Continue the travel piece about the unplanned stop in Madrid, starting right after its final sentence.

=== Text to read ===

"All journeys have secret destinations of which the traveller is unaware. - Martin Buber
I'm not sure why, but the universe seemed dead set on me going to Madrid. Planning this trip, I looked at a map of the Mediterranean and had the inexplicable thought, 'I'm going to Madrid'. It seemed to come from nowhere and everywhere, or somewhere so deep inside me it was far beyond the reach of my consciousness. I'd had the same thought when I signed up with International Student Volunteers in my first year of university. There were seven placement countries, but leaving the information session, the words resonated in my mind with such certainty that I whispered them aloud: "I'm going to Ecuador." And I did. Intuition is a funny thing.
So I put Spain on the itinerary, then took it off when I narrowed down the list for budget and time reasons. Then I went to see Lisa the travel agent about a round-the-world ticket, and the itinerary the airline sent her had Madrid on it as a layover. So I told her to extend the layover a week or two since I was going to be there anyway. Madrid was cut from the list again when I scrapped the round-the-world ticket idea and decided to plan my own route. It popped back on when I briefly considered cutting Asia and just concentrating on the Mediterranean and South America. In the end, Madrid didn't make the cut, despite its persistence.
And yet here I am. I looked out the window of the plane at saffron plateaus with grey cliffsides like giants had taken bites out of them, fields with soft, bruise-coloured marbling like tie-dye and a sparse freckling of emerald trees, all cut by a snaking teal stream, and thought, 'Well, that's different'. I couldn't say the landscape reminded me of any I'd seen before.
I was sitting in an Irish pub in Pula, Croatia, drinking a bad cappuccino while I booked my flight from Athens to Cusco, when I almost dropped my forehead onto the bar. The cheapest flight option on TripAdvisor had Madrid as a layover. A layover lasting thirteen hours, if the point hadn't been driven home enough. This meant I would have time to explore, to leave the airport and sample the city for a while.
I may make some clumsy decisions on this trip, but my learning curve is steep and I've got to say, the choice to book a hotel in Madrid was gold. I've been travelling long enough to know that even two hours in a real, horizontal bed with your head on a soft pillow can boost your tolerance for excruciatingly long transfers by at least 25%. Add to that the chance to shower and brush your teeth, and that increases to about 30%. I just had to get to the hotel first.

=== Data section ===

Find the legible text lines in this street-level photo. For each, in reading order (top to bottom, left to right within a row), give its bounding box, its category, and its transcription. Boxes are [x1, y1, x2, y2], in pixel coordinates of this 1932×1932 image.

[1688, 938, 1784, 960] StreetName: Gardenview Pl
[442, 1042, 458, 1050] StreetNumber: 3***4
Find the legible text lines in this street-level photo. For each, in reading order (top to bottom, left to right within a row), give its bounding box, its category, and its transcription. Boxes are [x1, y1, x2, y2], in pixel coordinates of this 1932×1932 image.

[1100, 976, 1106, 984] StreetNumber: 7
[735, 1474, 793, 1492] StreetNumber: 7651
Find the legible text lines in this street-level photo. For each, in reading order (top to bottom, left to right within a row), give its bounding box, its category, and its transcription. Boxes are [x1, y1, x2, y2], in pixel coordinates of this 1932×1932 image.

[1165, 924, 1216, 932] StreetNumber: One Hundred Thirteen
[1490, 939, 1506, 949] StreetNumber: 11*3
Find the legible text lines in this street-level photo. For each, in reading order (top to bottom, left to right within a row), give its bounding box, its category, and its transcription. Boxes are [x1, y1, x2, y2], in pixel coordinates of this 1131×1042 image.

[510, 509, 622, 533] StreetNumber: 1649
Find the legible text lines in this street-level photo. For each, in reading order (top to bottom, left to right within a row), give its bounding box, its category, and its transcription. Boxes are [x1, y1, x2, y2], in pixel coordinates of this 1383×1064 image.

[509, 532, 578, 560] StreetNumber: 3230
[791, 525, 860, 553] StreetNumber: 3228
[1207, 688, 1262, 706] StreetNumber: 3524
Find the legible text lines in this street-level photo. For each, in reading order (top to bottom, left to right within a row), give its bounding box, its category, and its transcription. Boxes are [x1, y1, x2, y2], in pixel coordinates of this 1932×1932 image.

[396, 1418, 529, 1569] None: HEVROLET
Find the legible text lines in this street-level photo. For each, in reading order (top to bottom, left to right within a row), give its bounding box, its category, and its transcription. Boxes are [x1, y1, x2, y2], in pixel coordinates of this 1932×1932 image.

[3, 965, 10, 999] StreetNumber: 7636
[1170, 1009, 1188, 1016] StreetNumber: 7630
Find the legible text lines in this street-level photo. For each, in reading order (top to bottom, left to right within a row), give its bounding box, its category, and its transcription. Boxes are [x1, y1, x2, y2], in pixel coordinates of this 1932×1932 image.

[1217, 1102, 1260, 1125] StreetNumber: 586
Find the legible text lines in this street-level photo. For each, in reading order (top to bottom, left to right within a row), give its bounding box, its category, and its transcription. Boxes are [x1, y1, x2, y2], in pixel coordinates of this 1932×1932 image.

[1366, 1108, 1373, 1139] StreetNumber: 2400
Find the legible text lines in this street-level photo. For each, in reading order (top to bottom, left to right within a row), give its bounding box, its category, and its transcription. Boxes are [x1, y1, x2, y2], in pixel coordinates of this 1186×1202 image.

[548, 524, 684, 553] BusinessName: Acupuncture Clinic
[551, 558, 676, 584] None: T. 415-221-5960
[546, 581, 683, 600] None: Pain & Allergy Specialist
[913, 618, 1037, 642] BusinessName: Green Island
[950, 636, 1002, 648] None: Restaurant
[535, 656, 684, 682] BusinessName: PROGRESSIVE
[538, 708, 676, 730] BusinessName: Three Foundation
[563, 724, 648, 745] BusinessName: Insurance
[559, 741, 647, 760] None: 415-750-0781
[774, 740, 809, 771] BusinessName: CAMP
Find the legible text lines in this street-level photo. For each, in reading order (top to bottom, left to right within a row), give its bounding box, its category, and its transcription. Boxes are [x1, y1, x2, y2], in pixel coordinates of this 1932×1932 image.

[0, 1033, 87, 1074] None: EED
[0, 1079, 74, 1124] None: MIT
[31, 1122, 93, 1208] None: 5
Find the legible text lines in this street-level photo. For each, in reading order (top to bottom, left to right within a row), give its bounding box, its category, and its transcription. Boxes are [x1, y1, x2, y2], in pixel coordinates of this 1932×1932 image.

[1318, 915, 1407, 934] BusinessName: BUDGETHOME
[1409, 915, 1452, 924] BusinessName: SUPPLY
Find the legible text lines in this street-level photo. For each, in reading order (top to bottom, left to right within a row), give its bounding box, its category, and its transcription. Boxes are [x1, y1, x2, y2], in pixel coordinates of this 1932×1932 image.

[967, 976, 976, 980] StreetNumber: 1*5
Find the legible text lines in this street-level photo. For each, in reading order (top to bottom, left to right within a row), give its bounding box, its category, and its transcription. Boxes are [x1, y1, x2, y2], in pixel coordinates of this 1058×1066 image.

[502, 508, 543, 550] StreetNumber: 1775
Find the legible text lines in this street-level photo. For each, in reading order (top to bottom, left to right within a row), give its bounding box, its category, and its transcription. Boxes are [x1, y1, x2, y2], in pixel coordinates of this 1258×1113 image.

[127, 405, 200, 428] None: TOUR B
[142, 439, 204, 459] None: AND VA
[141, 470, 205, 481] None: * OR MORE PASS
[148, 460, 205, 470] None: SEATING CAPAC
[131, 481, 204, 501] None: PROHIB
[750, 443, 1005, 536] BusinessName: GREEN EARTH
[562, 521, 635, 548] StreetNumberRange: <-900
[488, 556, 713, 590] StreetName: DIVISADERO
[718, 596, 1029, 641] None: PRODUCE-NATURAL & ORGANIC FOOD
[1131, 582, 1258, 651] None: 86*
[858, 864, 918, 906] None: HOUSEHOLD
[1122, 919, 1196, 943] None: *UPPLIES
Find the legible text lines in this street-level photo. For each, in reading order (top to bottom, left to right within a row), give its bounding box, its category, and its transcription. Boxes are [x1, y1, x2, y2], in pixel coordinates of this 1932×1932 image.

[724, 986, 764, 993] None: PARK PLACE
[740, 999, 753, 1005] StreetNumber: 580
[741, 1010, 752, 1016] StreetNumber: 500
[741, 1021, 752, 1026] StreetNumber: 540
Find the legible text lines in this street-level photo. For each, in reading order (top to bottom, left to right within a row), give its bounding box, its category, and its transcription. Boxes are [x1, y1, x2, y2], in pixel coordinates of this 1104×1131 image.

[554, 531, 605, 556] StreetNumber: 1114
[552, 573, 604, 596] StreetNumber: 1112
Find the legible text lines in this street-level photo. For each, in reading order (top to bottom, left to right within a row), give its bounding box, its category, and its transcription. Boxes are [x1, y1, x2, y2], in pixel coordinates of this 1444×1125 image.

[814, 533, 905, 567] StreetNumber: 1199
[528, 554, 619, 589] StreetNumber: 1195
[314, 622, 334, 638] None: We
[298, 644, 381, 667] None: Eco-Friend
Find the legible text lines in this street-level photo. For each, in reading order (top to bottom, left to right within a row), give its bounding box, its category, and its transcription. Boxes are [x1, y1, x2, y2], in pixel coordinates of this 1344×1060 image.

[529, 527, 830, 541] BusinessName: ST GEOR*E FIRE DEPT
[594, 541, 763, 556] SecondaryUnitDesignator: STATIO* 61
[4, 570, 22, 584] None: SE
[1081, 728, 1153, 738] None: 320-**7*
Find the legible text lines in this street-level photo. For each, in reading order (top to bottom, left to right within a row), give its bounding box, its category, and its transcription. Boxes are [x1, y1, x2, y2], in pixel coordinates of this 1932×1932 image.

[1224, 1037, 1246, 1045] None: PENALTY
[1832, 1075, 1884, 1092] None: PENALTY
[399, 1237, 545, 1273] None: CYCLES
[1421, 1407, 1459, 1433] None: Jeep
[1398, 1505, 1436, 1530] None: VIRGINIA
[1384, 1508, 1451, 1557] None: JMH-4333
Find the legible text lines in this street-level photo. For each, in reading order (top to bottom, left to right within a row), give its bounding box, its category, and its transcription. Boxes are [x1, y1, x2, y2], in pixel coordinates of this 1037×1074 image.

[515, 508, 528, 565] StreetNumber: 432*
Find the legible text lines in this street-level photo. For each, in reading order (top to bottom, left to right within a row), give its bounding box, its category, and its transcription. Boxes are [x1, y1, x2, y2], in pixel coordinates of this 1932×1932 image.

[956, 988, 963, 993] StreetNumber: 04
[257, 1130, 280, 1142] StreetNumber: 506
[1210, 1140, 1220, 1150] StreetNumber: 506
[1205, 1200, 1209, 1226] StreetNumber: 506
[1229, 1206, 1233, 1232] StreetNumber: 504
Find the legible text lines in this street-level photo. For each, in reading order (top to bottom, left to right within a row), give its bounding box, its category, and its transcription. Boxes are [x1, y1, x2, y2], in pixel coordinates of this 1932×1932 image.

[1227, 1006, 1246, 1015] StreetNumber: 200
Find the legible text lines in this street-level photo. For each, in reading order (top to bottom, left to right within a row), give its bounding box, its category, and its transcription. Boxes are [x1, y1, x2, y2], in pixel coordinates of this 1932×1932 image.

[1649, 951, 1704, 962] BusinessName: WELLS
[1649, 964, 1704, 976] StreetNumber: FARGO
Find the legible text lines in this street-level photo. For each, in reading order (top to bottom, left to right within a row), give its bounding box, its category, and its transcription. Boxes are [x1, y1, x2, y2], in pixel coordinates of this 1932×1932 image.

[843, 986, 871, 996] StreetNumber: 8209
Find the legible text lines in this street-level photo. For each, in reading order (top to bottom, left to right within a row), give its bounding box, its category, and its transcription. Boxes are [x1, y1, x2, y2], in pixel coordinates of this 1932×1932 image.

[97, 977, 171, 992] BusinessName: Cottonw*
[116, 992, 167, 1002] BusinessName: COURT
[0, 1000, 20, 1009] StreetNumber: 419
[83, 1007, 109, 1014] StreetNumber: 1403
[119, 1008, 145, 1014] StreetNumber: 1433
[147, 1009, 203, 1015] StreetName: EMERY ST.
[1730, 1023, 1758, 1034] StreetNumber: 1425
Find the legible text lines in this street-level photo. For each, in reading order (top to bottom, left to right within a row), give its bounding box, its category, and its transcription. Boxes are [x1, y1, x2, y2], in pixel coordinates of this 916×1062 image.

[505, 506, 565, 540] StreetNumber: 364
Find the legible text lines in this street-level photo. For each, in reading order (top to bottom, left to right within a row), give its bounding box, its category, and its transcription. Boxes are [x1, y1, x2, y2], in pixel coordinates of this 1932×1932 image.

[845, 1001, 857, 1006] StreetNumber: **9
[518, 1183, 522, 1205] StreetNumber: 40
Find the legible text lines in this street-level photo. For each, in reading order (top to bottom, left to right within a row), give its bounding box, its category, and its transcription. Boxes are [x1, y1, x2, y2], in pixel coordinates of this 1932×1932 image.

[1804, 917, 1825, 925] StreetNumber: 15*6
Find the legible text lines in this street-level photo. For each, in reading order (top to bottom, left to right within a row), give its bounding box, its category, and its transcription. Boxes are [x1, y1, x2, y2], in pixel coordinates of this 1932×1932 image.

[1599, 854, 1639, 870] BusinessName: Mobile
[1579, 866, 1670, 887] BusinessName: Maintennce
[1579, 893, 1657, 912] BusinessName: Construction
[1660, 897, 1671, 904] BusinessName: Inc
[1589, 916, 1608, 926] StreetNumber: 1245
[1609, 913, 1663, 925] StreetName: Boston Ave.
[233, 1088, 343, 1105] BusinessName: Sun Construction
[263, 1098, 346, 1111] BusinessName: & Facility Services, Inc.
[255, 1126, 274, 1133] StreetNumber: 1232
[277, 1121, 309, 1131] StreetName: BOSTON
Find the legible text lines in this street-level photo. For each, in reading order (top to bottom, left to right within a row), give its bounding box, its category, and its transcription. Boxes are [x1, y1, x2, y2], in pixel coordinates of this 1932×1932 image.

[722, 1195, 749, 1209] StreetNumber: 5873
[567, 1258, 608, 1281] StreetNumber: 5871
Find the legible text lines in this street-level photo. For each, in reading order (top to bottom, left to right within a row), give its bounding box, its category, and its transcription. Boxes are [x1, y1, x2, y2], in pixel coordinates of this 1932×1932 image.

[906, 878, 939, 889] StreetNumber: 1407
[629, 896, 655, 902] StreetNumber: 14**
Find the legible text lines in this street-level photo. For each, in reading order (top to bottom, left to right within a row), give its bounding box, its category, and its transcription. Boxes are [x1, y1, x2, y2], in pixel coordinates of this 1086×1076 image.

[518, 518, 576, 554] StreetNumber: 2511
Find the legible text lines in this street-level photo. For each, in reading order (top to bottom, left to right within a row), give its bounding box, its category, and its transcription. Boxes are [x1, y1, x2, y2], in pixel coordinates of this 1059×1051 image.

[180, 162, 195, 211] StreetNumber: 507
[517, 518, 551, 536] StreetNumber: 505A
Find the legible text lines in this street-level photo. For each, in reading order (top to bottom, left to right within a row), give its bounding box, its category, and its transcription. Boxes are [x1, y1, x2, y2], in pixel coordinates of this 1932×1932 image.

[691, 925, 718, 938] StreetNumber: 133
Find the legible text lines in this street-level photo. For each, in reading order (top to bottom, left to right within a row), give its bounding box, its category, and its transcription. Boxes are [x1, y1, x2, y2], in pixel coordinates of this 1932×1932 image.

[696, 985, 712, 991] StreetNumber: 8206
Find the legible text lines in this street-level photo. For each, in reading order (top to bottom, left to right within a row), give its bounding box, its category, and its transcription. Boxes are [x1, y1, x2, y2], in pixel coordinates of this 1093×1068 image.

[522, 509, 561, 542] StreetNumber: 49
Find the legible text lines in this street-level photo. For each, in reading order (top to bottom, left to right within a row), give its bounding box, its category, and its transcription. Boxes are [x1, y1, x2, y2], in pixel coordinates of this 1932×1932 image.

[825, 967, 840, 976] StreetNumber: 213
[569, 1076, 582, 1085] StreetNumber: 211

===

Result of the task:
The taxi driver didn't speak any English, and didn't seem to grasp that I didn't want to be dropped off at ANY hotel in Barajas Plaza. "Hotel Barajas Plaza," I repeated the name over and over again, and round and round we went. "I'm sorry," I sighed when he tried for the thousandth time to express his frustration. "I don't speak Spanish." That's when the same voice that promised me I was going to Madrid piped up again: 'Yes you do, you moron.' I don't know whether it was the exhaustion or just that I'd been on the road so long my language skills were as spastic as Antonio's Honda, but the fact that I'd spent a month in Ecuador as a nineteen-year-old seemed to have slipped my mind. I felt a tectonic shift inside me. As if someone had pressed a button on a remote, I opened my mouth and the address of Hotel Barajas Plaza came out, in perfect Spanish. The driver looked ready to throttle me.
I slept off the 3AM departure and four-hour flight, then went in search of sustenance. Barajas Plaza was about ten steps from the hotel (who woulda thunk?), and there I found a steakhouse and tapas bar called La Torino, 'The Bull'. The waiter recommended the breaded chicken. I ordered watercress salad with eggs and foie gras and blood sausage. "Anything else?" The waiter asked, beginning to take me seriously.
"Yeah," I replied. "What time is it?" I'd assumed there was no time difference between Greece and Spain, but I wanted to make sure before heading back to the airport. The waiter told me five-thirty, one hour behind what it said on my watch. My flight left at midnight.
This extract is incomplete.